Once the similar issue occurred, we will have the shared disk respond time.
Here is an example of a custom script that can be used to monitor the B2BI_SHARED_DATA disk access time every 1 minute.
8<------------------------8<------------------------8<------------------------8<------------------------8<------------------------8<------------------------
#!/bin/bash
cd /opt/axway/Integrator
. ./profile
while true
do
echo "********************************************************" >> /opt/tmp/Result_b2bi_shared_data_diskaccesstime.txt
date >> /opt/tmp/Result_b2bi_shared_data_diskaccesstime.txt
r4edi b2bi_diskaccesstime.x4 $B2BI_SHARED_DATA >> /opt/tmp/Result_b2bi_shared_data_diskaccesstime.txt
sleep 60
done
------------------------>8------------------------>8------------------------>8------------------------>8------------------------>8------------------------>8
1) Copy the content in a file "B2BI_SHARED_DATA_diskaccesstime.sh".

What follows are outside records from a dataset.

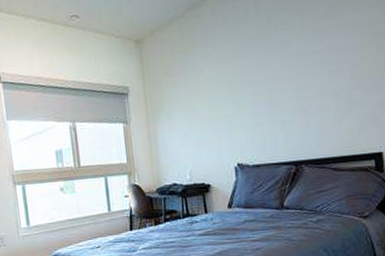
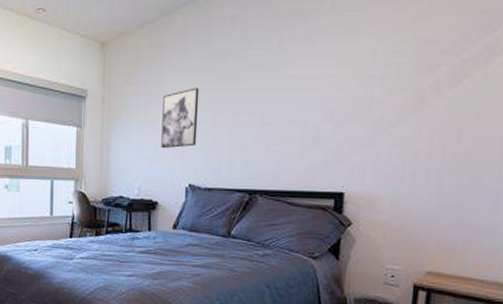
wall art: none [202,72,239,134] -> present [161,87,200,149]

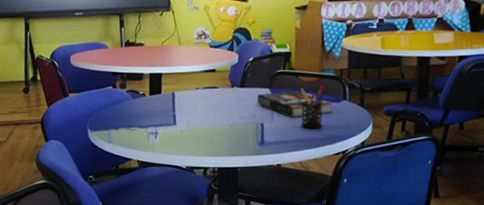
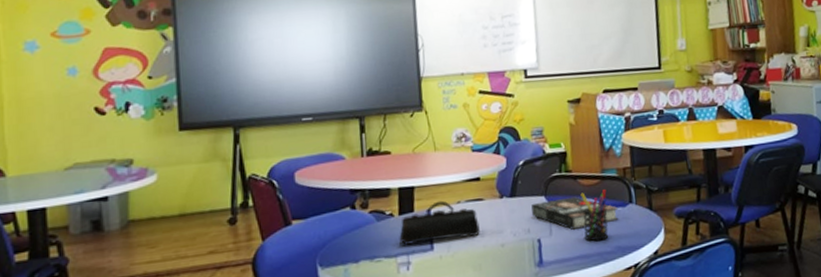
pencil case: none [149,86,214,119] -> present [399,200,480,245]

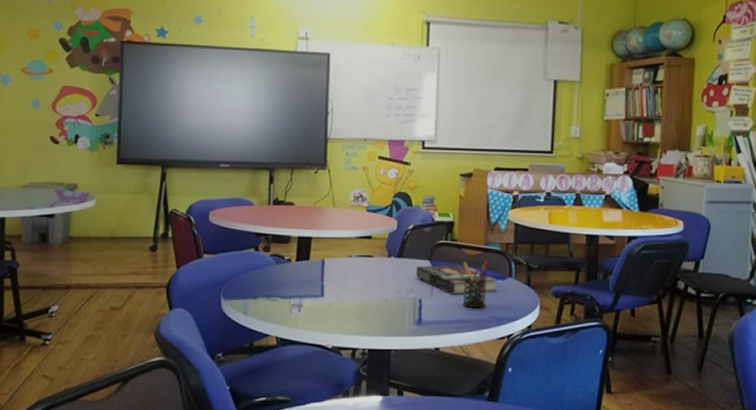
pencil case: present [399,200,480,245] -> none [294,253,367,289]

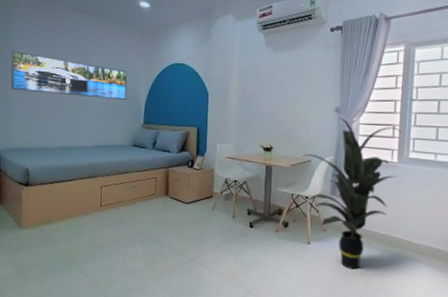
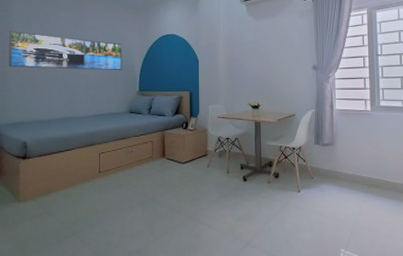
indoor plant: present [302,117,402,269] -> none [287,74,372,212]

2) Adapt "/opt/axway/Integrator" and "/opt/tmp/" to your environment.
3) Use command "./B2BI_SHARED_DATA_diskaccesstime.sh &" to run it in background.
4) Check the value of synchronized/unsynchronized when the issue occurred.
Extract from B2Bi AdministratorGuide, chapter "I/O management".
Example results
> r4edi diskaccess.x4 Synchronized Unsynchronized B2BI_SHARE_DATA1.220 ms 0.085 ms CORE_ROOT1.395 ms 0.085 ms CORE_DATA1.385 ms 0.050 ms
Analyze the results
A time (synchronized access time) of <5 ms is a desired value. A synchronized time in the range of 5-10 ms is an acceptable value, but may indicate the need for additional cluster tuning to improve overall performance and reduce communication errors. The unsynchronized access time must be lower than or equal to the synchronized access time.